I can’t emphasize enough how much my life has improved since I arrived in Edinburgh. I live in a beautiful flat (3d floor, with a view on Arthur seat, the castle and the Meadows), in the lovely area named Marchmont (feels like living in an old village, a bit like Greenwich in NYC, but without the noise), only twenty minutes walk from the university campus (no need to endlessly commute in public transports anymore); I work with such great and so friendly colleagues with whom I’m happy to share my student life, including the over-heated room and the drinks (wink).
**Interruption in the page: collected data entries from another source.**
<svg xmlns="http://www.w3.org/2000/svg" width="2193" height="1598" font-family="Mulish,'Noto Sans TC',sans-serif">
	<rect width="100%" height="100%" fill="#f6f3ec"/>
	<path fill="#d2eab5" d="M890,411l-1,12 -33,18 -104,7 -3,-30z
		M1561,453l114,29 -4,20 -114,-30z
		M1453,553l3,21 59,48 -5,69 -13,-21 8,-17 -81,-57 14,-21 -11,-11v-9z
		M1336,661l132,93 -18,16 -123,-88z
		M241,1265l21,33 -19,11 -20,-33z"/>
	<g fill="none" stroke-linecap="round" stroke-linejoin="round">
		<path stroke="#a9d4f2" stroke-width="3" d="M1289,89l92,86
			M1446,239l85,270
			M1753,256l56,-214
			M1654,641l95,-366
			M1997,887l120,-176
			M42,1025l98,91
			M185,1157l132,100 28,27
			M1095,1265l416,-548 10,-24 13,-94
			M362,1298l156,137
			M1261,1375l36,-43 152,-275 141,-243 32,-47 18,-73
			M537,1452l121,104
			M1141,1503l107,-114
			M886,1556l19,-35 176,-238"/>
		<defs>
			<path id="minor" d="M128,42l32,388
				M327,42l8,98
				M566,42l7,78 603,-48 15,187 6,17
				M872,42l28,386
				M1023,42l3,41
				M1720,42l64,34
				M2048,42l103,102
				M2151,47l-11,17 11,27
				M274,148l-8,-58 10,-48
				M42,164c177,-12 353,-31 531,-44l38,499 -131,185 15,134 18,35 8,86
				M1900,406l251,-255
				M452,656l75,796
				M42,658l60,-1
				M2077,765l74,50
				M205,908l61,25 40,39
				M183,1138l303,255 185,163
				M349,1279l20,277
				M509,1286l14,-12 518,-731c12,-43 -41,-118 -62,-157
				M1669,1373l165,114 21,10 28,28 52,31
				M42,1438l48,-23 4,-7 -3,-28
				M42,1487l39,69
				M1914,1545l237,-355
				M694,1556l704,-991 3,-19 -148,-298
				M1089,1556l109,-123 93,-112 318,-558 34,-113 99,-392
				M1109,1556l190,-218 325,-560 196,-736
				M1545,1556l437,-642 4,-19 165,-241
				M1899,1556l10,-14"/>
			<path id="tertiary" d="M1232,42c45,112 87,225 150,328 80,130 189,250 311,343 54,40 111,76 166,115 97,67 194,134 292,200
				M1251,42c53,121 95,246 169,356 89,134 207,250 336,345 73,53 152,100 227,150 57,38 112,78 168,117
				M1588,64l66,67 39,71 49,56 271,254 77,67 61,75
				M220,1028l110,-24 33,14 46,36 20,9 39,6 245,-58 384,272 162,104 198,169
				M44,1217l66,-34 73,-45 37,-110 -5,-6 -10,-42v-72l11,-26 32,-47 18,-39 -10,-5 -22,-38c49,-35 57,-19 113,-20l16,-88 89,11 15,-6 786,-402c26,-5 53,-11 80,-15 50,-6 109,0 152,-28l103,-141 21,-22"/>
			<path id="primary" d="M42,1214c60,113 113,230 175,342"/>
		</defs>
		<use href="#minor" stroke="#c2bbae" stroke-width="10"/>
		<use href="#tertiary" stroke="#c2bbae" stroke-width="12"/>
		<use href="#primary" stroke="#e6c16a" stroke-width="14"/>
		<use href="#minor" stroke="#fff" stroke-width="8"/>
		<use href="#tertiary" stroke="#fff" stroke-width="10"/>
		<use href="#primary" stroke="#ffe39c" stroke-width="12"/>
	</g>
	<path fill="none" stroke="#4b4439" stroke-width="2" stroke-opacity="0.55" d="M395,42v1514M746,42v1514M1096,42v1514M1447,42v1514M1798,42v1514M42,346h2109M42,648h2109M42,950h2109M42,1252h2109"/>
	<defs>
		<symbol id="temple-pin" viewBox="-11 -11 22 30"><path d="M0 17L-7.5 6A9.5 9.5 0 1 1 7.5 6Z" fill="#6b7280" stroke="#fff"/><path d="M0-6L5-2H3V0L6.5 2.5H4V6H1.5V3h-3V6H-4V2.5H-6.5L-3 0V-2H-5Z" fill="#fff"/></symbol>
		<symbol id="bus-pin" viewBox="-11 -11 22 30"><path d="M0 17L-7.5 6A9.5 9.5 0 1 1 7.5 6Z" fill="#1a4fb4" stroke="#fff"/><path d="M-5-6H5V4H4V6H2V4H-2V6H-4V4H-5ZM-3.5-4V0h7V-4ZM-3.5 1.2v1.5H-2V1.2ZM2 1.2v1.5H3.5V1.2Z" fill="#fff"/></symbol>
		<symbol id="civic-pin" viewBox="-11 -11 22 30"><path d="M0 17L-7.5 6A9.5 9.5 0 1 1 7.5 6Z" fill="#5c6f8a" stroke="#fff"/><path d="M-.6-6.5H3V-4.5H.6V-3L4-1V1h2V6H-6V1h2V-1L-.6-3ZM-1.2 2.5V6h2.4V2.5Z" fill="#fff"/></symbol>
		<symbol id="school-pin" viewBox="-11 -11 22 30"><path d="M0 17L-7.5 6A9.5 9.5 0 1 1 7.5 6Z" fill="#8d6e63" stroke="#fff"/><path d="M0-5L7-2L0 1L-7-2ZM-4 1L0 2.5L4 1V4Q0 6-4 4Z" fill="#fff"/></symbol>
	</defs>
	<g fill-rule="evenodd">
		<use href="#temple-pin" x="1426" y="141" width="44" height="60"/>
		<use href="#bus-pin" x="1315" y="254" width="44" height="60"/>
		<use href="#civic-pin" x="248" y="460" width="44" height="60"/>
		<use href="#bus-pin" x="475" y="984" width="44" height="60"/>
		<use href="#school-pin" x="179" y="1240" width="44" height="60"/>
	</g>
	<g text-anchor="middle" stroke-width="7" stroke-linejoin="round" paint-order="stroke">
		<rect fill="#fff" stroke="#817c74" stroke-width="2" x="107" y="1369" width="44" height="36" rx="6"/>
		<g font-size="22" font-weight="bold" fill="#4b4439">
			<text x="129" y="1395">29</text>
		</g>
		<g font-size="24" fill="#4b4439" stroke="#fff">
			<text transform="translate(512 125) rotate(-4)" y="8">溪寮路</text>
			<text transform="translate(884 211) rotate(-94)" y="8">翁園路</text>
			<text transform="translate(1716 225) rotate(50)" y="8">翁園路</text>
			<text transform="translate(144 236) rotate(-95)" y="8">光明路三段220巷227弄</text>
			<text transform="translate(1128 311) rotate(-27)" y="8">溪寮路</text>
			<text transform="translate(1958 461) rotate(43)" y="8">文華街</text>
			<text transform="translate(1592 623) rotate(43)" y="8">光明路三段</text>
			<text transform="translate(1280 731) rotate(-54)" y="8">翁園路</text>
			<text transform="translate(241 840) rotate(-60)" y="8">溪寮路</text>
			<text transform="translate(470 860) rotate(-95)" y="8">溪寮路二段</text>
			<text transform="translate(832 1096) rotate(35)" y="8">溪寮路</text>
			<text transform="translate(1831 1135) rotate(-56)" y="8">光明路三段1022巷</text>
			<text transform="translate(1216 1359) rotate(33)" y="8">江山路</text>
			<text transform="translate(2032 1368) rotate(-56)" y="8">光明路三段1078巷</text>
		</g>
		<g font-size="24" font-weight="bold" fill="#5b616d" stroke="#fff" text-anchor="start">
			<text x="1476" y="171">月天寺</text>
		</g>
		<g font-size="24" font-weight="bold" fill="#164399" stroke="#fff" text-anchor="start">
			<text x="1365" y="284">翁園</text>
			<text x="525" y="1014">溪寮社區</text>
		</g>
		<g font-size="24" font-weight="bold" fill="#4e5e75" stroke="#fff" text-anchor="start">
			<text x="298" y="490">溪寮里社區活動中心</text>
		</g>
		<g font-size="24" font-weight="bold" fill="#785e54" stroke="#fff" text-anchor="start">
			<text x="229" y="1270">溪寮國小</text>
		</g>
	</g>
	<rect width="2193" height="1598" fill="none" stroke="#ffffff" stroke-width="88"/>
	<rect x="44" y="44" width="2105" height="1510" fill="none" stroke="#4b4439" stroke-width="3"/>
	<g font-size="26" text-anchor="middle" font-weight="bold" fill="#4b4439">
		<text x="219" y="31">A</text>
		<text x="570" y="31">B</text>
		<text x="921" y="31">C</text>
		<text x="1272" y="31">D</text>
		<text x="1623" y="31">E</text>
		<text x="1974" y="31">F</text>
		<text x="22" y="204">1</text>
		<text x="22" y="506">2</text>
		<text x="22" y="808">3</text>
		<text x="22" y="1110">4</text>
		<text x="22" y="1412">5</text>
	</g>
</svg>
I’m fortunate enough to be supervised by my amazing director of studies whose reputation and academic expertise are as big as her loving support and kindness, and lucky enough to benefit from a second supervisor whose wise advises and endless trust in my abilities are certainly comforting; my health has improved as I’ve discovered the unexpected joy of going to the gym (it’s amazing how many fitness one can find here in this city), and my finances, despite the rather low income we get with our studentship, is better than it has ever been, since I finally managed to get out of my financial struggles in Switzerland. Oh, and let’s not forget the proximity of nature, the beauty of landscapes, the seagulls that remind me that nope, I’m not dreaming, I really do live next to the sea (!), the kindness of Scottish people that I keep on finding disarming, and last but not least, my recent engagement with my partner who will join me here, hopefully very soon.
Of course, this new life isn’t always smooth and easy: to undertake a PhD is a challenge by itself, the topic I chose isn’t quite easy to grasp (but which one is?), moreover I have no choice but to do it in English. And even so, it is unbelievable how much I have learned in one year (more of these learning outcomes will be presented in my next post).
The future remains unknown, but I’m not afraid of it. Despite the fact that I’m not sure why I’ve landed here, I’m actually excited and curious to find it out. In such environment, in such magical city, in such a sacred land, surrounded by so many beautiful people, I suspect things are likely to go pretty well.